Les chiffres du jour : Une baisse progressive mais constante
Le billet de 100 euros s’échange désormais à la vente contre 27 800 dinars. Cette valeur témoigne d’une érosion continue de la monnaie européenne sur le terrain :
-100 dinars par rapport à la veille (dimanche).
-200 dinars sur une période de 48 heures.
Du côté de l’achat, les cambistes reprennent le billet vert (ou plutôt bleu) à des tarifs oscillant entre 27 500 et 27 550 dinars, confirmant une réduction des marges et une prudence accrue des acteurs du marché informel.

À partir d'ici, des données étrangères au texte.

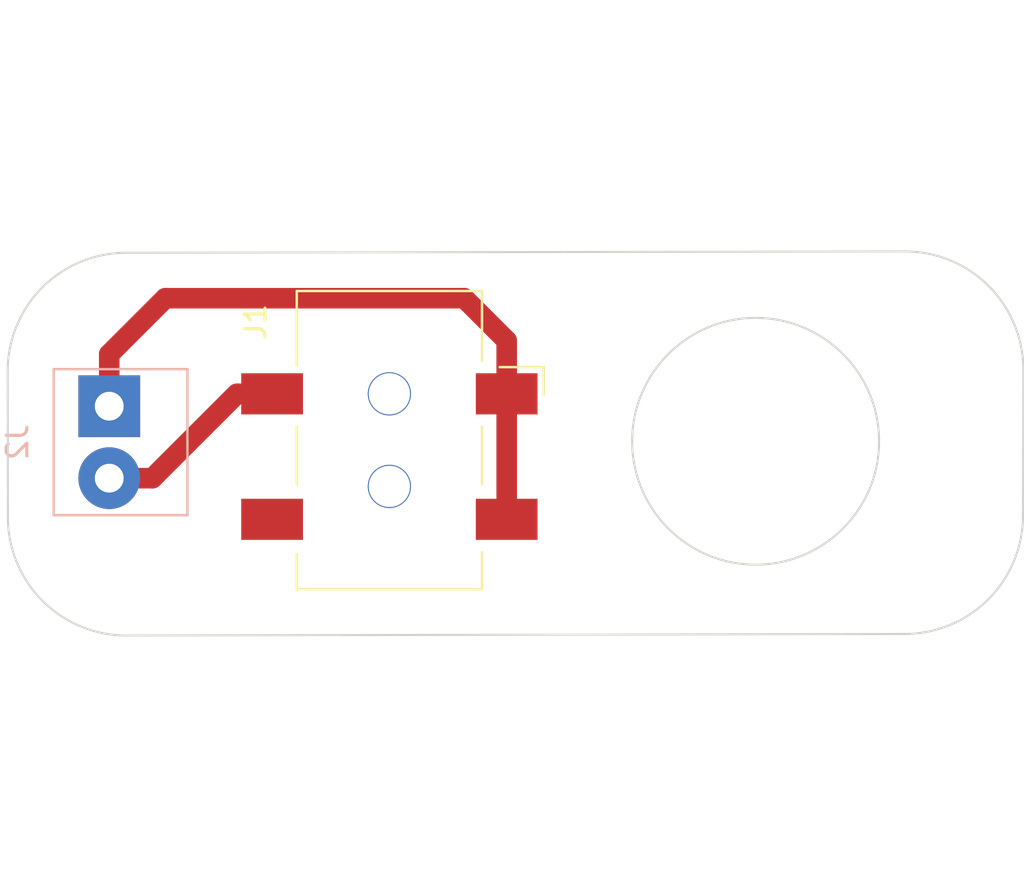
<source format=kicad_pcb>
(kicad_pcb (version 20221018) (generator pcbnew)

  (general
    (thickness 1.6)
  )

  (paper "A4")
  (layers
    (0 "F.Cu" signal)
    (31 "B.Cu" signal)
    (32 "B.Adhes" user "B.Adhesive")
    (33 "F.Adhes" user "F.Adhesive")
    (34 "B.Paste" user)
    (35 "F.Paste" user)
    (36 "B.SilkS" user "B.Silkscreen")
    (37 "F.SilkS" user "F.Silkscreen")
    (38 "B.Mask" user)
    (39 "F.Mask" user)
    (40 "Dwgs.User" user "User.Drawings")
    (41 "Cmts.User" user "User.Comments")
    (42 "Eco1.User" user "User.Eco1")
    (43 "Eco2.User" user "User.Eco2")
    (44 "Edge.Cuts" user)
    (45 "Margin" user)
    (46 "B.CrtYd" user "B.Courtyard")
    (47 "F.CrtYd" user "F.Courtyard")
    (48 "B.Fab" user)
    (49 "F.Fab" user)
    (50 "User.1" user)
    (51 "User.2" user)
    (52 "User.3" user)
    (53 "User.4" user)
    (54 "User.5" user)
    (55 "User.6" user)
    (56 "User.7" user)
    (57 "User.8" user)
    (58 "User.9" user)
  )

  (setup
    (pad_to_mask_clearance 0)
    (aux_axis_origin 98.075 83.1)
    (pcbplotparams
      (layerselection 0x0001000_7fffffff)
      (plot_on_all_layers_selection 0x0000000_00000000)
      (disableapertmacros false)
      (usegerberextensions false)
      (usegerberattributes true)
      (usegerberadvancedattributes true)
      (creategerberjobfile true)
      (dashed_line_dash_ratio 12.000000)
      (dashed_line_gap_ratio 3.000000)
      (svgprecision 4)
      (plotframeref false)
      (viasonmask false)
      (mode 1)
      (useauxorigin true)
      (hpglpennumber 1)
      (hpglpenspeed 20)
      (hpglpendiameter 15.000000)
      (dxfpolygonmode true)
      (dxfimperialunits true)
      (dxfusepcbnewfont true)
      (psnegative false)
      (psa4output false)
      (plotreference true)
      (plotvalue true)
      (plotinvisibletext false)
      (sketchpadsonfab false)
      (subtractmaskfromsilk false)
      (outputformat 1)
      (mirror false)
      (drillshape 0)
      (scaleselection 1)
      (outputdirectory "")
    )
  )

  (net 0 "")
  (net 1 "Net-(J2-Pin_1)")
  (net 2 "Net-(J2-Pin_2)")
  (net 3 "unconnected-(J1-Pad2)")

  (footprint "fab:CUIDevices_PJ-002AH-SMT-TR_PWRJack_2x5.5mm" (layer "F.Cu") (at 116.813024 73.975 -90))

  (footprint "fab:TerminalBlock_OnShore_1x02_P3.50mm_Horizontal" (layer "B.Cu") (at 103.2 71.575 -90))

  (gr_arc (start 141.868272 64.05) (mid 145.934136 65.734136) (end 147.618272 69.8)
    (stroke (width 0.1) (type default)) (layer "Edge.Cuts") (tstamp 1177e02f-6083-424a-9048-75aa6976269d))
  (gr_line (start 104.025 82.725) (end 141.85 82.65)
    (stroke (width 0.1) (type default)) (layer "Edge.Cuts") (tstamp 3c69e574-7c7a-4f26-a76e-7e6aa7eb8e35))
  (gr_arc (start 98.265864 69.865864) (mid 99.95 65.8) (end 104.015864 64.115864)
    (stroke (width 0.1) (type default)) (layer "Edge.Cuts") (tstamp 722be676-5f47-4edc-aade-92a5da1b9fe0))
  (gr_circle (center 134.609136 73.280635) (end 140.609136 73.280635)
    (stroke (width 0.1) (type default)) (fill none) (layer "Edge.Cuts") (tstamp 7a878f5d-0a2e-44f2-b526-a196fe9d015b))
  (gr_line (start 147.6 76.9) (end 147.618272 69.8)
    (stroke (width 0.1) (type default)) (layer "Edge.Cuts") (tstamp 7c307def-7c95-4d46-954f-c13f2f62884d))
  (gr_arc (start 147.6 76.9) (mid 145.915864 80.965864) (end 141.85 82.65)
    (stroke (width 0.1) (type default)) (layer "Edge.Cuts") (tstamp bc5ce330-f8e2-4cb2-af41-74fadc2a878e))
  (gr_arc (start 104.025 82.725) (mid 99.959136 81.040864) (end 98.275 76.975)
    (stroke (width 0.1) (type default)) (layer "Edge.Cuts") (tstamp e645c20a-de4c-40d6-b91d-7c9d7f60425c))
  (gr_line (start 98.265864 69.865864) (end 98.275 76.975)
    (stroke (width 0.1) (type default)) (layer "Edge.Cuts") (tstamp e996a53c-158f-4a6c-8a37-431e8352446f))
  (gr_line (start 141.868272 64.05) (end 104.015864 64.115864)
    (stroke (width 0.1) (type default)) (layer "Edge.Cuts") (tstamp ffb81645-79b4-4a78-b16d-673c95319c21))

  (segment (start 122.513024 70.975) (end 122.513024 68.388024) (width 1) (layer "F.Cu") (net 1) (tstamp 595a30fa-5728-4b84-ae15-5f13e380e11a))
  (segment (start 103.2 69.05) (end 103.2 71.575) (width 1) (layer "F.Cu") (net 1) (tstamp 8687f874-0b70-474c-9f31-9a102df289de))
  (segment (start 120.45 66.325) (end 105.925 66.325) (width 1) (layer "F.Cu") (net 1) (tstamp a03ffb1c-cebb-4daf-b8eb-f17e07c6a4e1))
  (segment (start 105.925 66.325) (end 103.2 69.05) (width 1) (layer "F.Cu") (net 1) (tstamp aa439b6d-7e7a-413a-965c-5e399db9540f))
  (segment (start 122.513024 68.388024) (end 120.45 66.325) (width 1) (layer "F.Cu") (net 1) (tstamp b3aac55e-1b51-47b1-bc7d-bba31aa5d056))
  (segment (start 122.513024 70.975) (end 122.513024 77.075) (width 1) (layer "F.Cu") (net 1) (tstamp f5a98bfc-0ac5-4ce5-a290-90f67b6ba26c))
  (segment (start 105.3 75.075) (end 103.2 75.075) (width 1) (layer "F.Cu") (net 2) (tstamp 0c0b21f5-2491-4afe-822f-e391fa349456))
  (segment (start 109.4 70.975) (end 105.3 75.075) (width 1) (layer "F.Cu") (net 2) (tstamp 70dd45d9-7282-45cc-8eef-61a3d15270c2))
  (segment (start 111.113024 70.975) (end 109.4 70.975) (width 1) (layer "F.Cu") (net 2) (tstamp bc0bf595-aef3-419d-a75a-ed113de70ad7))

)

</source>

Pourquoi l’Euro chute-t-il ?
Cette dépréciation, bien que légère en apparence, s’explique par une conjonction de deux facteurs économiques et saisonniers majeurs :
1. Le ralentissement des importations de fin d’année
Traditionnellement, la fin du mois de décembre marque une pause dans l’activité commerciale. Les opérateurs économiques qui s’approvisionnent en devises sur le marché noir pour leurs transactions internationales ont réduit leurs commandes. Ce ralentissement de la demande « professionnelle » pèse directement sur le cours de l’Euro.
2. Le frein sur le tourisme vers la Tunisie
Le secteur du voyage pèse lourdement sur la demande en devises. Les récentes restrictions imposées à l’organisation des séjours touristiques vers la Tunisie par les agences de voyages ont eu un impact immédiat.
Le constat est simple : Moins de départs en vacances signifie une baisse drastique de la demande en devises de la part des particuliers. En vertu de la loi de l’offre et de la demande, cette raréfaction des acheteurs entraîne mécaniquement une baisse des prix.
Perspectives
À l’approche du nouvel an, le marché semble entrer dans une phase de stagnation. Reste à savoir si cette tendance se maintiendra au début de l’année 2026 ou si une reprise des activités d’importation viendra à nouveau booster la valeur des devises étrangères.